Why Organization Matters
You will do a lot of stuff in 5-7 years, and you'll forget a lot of it. Why waste time recreating work you've already done by being disorganized? (Your advisor doesn't teach you this kind of thing!)
The panelists share the following mistakes they have made:
- Not commenting code.
- Not taking notes during meetings.
- Keeping track of papers (also known as messy piles on your desk).
- Not using source control systems.
- Not writing down research ideas.
- Do I work alone or with collaborators?
- Do I work on multiple machines that require synchronization?
- Do I have limited amounts of storage?
- Do I need to keep paper records or record data off my computer?
- Is my work backed up?
Index cards, loose leaf paper, or notebooks are good for temporary notes and drawings, but are easy to lose, not portable, and not searchable. A research blog might be a good place to process ideas and search them later, as well as allow group members to follow your work and make comments, but makes it difficult to organize ideas. You can keep weekly notes in Google Docs, using coloured highlighting to track what is done and what is not; however, this often produces very large documents. A Google Site takes this a step further, allowing multiple pages that can be used to track progress, share with group members, and so on.

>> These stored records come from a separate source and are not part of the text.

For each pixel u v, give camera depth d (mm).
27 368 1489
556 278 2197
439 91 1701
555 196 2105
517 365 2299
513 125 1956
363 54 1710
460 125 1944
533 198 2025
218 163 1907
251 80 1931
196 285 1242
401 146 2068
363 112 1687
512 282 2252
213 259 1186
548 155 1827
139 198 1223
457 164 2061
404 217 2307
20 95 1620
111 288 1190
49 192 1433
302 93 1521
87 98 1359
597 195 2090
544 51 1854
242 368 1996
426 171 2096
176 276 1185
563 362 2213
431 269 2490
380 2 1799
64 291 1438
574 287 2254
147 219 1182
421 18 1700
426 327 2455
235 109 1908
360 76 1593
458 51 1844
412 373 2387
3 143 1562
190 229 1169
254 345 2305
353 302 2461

Audience suggestions: Webspiration: Online Visual Thinking. For math notes, some use TeX and SVN. Delicious is used to remember websites visited and Diigo is a web highlighter and sticky note tool. MS OneNote is also popular.
Keeping Papers Organized
Keep track of author, title, etc, but also notes about key points and criticisms. Even if you've only skimmed a paper, make a note of it. When choosing tools look for the ability to make citations and bibliographies for papers, take notes, and link to the paper (PDF).
I've blogged before about the tools available on Windows, and another mentioned here is Pybliographer. I also hadn't included EndNote in my list since it's not free.

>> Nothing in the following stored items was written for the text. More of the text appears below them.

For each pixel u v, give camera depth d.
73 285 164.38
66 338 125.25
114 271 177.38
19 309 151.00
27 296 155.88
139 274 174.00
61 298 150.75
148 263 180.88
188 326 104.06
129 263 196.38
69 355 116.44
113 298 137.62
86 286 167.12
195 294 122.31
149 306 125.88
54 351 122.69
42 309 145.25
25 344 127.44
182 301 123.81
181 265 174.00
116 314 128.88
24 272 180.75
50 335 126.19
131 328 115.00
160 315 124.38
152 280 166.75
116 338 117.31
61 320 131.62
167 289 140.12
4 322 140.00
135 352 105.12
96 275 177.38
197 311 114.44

Pro tip from audience: As soon as you read a paper, get the FULL citation information. It's amazing how hard it can be to find later when you only note the title. Always put every document you've read in your organizing software.
Keeping Experiments Organized
At stake: sanity, time, and reputation. When you were wrong about "never using that code again," you will waste a lot of time if you didn't bother keeping everything organized.
Organized your file system by project and experiment. Make your code modular by separating code for preprocessing data, running the method, summarizing results, and creating figures/tables. When something goes wrong, make it so you can re-run only the part that went bad. Make your experiments reproducible (store random seeds, input parameters, and know what versions of libraries (etc) are used.
- Use good programming practices.
- Handle errors.
- Code unit tests.
- Use an IDE which integrates with debuggers and revision control.
- Use a good LaTeX editor.
- Use revision control and/or track changes (especially with multiple authors!).
- Keep track of what version of a paper has been submitted where.
- Start early, and remember that writing can help organize your thoughts.